Grounding Semantic Roles in Images

30 October 2018
Begin time: 

Title: Grounding Semantic Roles in Images

Images of everyday scenes can be interpreted and described in many ways, depending on the perceiver and the context in which the image is presented, where the context may be natural language data or a visual sequence. The interpretation of a (visual) scene is related to the determination of who did what to whom, etc. This may require a joint processing or reasoning  with possibly multiple (extra-)linguistic information sources (e.g.,~text, images).

To facilitate the joint processing over multiple sources, it is desirable to induce representations of texts and visual scenes which do encode this kind of information, and in, essentially, a congruent and generic way. In this talk I will present our approach towards this goal: We address the task of visual semantic role labeling (vSRL), and learn frame--semantic representations of images.
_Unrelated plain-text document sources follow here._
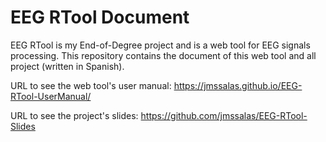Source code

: # EEG RTool Document
EEG RTool is my End-of-Degree project and is a web tool for EEG signals processing. This repository contains the document of this web tool and all project (written in Spanish).

URL to see the web tool's user manual: https://jmssalas.github.io/EEG-RTool-UserManual/

URL to see the project's slides: https://github.com/jmssalas/EEG-RTool-Slides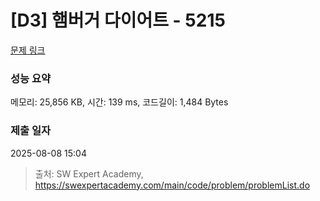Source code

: # [D3] 햄버거 다이어트 - 5215 

[문제 링크](https://swexpertacademy.com/main/code/problem/problemDetail.do?contestProbId=AWT-lPB6dHUDFAVT) 

### 성능 요약

메모리: 25,856 KB, 시간: 139 ms, 코드길이: 1,484 Bytes

### 제출 일자

2025-08-08 15:04



> 출처: SW Expert Academy, https://swexpertacademy.com/main/code/problem/problemList.do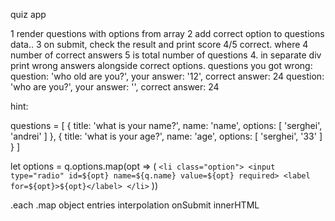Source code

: quiz app


1 render questions with options from array
2 add correct option to questions data..
3 on submit, check the result and print score
  4/5 correct.
    where 4 number of correct answers
    5 is total number of questions
4. in separate div print wrong answers alongside correct options.
  questions you got wrong:
    question: 'who old are you?', your answer: '12', correct answer: 24
    question: 'who are you?', your answer: '', correct answer: 24

hint:

  questions = [
    {
      title: 'what is your name?',
      name: 'name',
      options: [
        'serghei',
        'andrei'
      ]
    },
    {
      title: 'what is your age?',
      name: 'age',
      options: [
        'serghei',
        '33'
      ]
    }
  ]


let options = q.options.map(opt => (
  `
    <li class="option">
      <input type="radio" id=${opt} name=${q.name} value=${opt} required>
      <label for=${opt}>${opt}</label>
    </li>
  `
))

.each
.map
object entries
interpolation
onSubmit
innerHTML

    
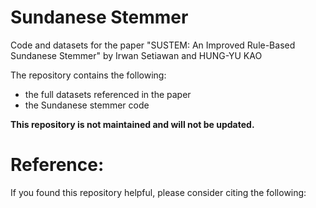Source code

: # Sundanese Stemmer
Code and datasets for the paper "SUSTEM: An Improved Rule-Based Sundanese Stemmer" by Irwan Setiawan and HUNG-YU KAO

The repository contains the following:
- the full datasets referenced in the paper
- the Sundanese stemmer code

<b>This repository is not maintained and will not be updated.</b>

# Reference:
If you found this repository helpful, please consider citing the following:
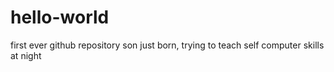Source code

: # hello-world
first ever github repository
son just born, trying to teach self computer skills at night
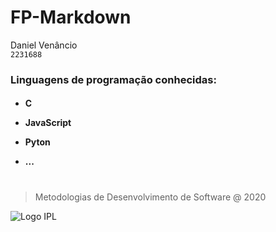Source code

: # FP-Markdown
Daniel Venâncio\
`2231688`

**<h3>Linguagens de programação conhecidas:**<h4>
+ C
- JavaScript
+ Pyton
- ...
#

> Metodologias de Desenvolvimento de Software @ 2020

![Logo IPL][1]

[1]: https://eduportugal.eu/wp-content/uploads/2017/08/eduportugal_ipleiria_n.jpg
Our model renders candidate participants as image regions of objects, and is trained towards grounding roles in the regions which depict the corresponding participant. I will present experimental results which demonstrate that we can train a vSRL model without reliance on prohibitive image-based role annotations, by utilizing noisy data which we extract automatically from image captions using a linguistic SRL system. Furthermore, the frame--semantic visual representations which our model induces yield overall better results on supervised visual verb sense disambiguation compared to previous work.